# Runner's motion in one dimension

1. Dec 20, 2008

### Elbobo

1. The problem statement, all variables and given/known data
A runner hopes to complete the 10,000-m run in less than 30.0 min. After exactly 27.0 min, there are still 1100 m to go.

The runner must then accelerate at 0.20 m/s2 for how many seconds in order to achieve the desired time?

2. Relevant equations
vf = vo + at
avg velocity = (vf + vo) /2
d = vo)t + (1/2) at2

3. The attempt at a solution
Most of my solutions just wind up at 0 = 0 or a = a.... In other words, I'm not doing anything wrong, but it's that I can't think of any other way to solve it.

d1 = 8900 m
t = 1620 s
d2 = 1100 m
avg velocity = 8900 / 1620 = A

(I took this route so I could find the instantaneous velocity at t = 1620s, which I though would lead up to another part that could solve the problem)

A = (vf+ vo) / 2
2A - vf = vo

a = [vf - (2A - vf)] / t
a = (2vf - 2A) /t

vf2 = (2A - vf)2 + 2[ (2vf -2A) /t] d1
(which results in)
0 = 0

I've been thinking about this problem for a loooong time, but I can't figure out another way to solve it.

2. Dec 20, 2008

### NBAJam100

It looks like this problem really depends on the Vo of the runner at t=27min. say if at that point he stopped at then started from 0m/s, then accelerated at .2m/s, the time would be higher than if he "started" at the average Vo of the overall 27 minute trip. Or say he started slow then started going faster towards the end of the 27 minute and had a higher than average Vo at 27 to make up for his lower starting Vo...

I think a good first step would be to find his average velocity though the first 27 minutes of the trip if he was on pace for a 30 min 10k. Take that Velocity to be the Vo of your starting equations for the last 3 minutes... you are given the accel and you know Vf=0. So try going from there

3. Dec 20, 2008

### MM156

Look for the final velocity with 1100/3 minutes. You might be able to use that velocity to look further into acceleration and time. I haven't looked into it further enough though.

4. Dec 20, 2008

### LowlyPion

Basically what you have to do is cover the 1100 m.

This will be made up of 2 phases. t1)acceleration. t2) constant velocity to finish won't it?

## ASSIGNED TASK A
Copy out every line of the Data items word for word. Leave the pictures out of your copy.

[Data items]
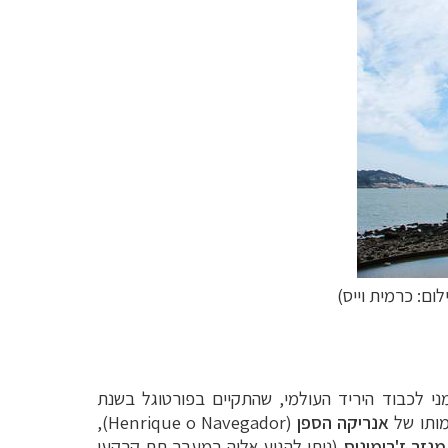
לום: כרמית וייס)
י לכבוד היריד העולמי, שהתקיים בפורטוגל בשנת
אנריקה הספן
(
Henrique o Navegador
)
,
מנזר ז'רומינוס
(ניתן להגיע אליה במעבר תת קרקעי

## ASSIGNED TASK B
Translate this sentence from the runner thread into Spanish: "A runner hopes to complete the 10,000-m run in less than 30.0 min."

## TASK RESULT A
לום: כרמית וייס)
י לכבוד היריד העולמי, שהתקיים בפורטוגל בשנת
אנריקה הספן
(
Henrique o Navegador
)
,
מנזר ז'רומינוס
(ניתן להגיע אליה במעבר תת קרקעי

## TASK RESULT B
Un corredor espera completar la carrera de 10 000 m en menos de 30,0 min.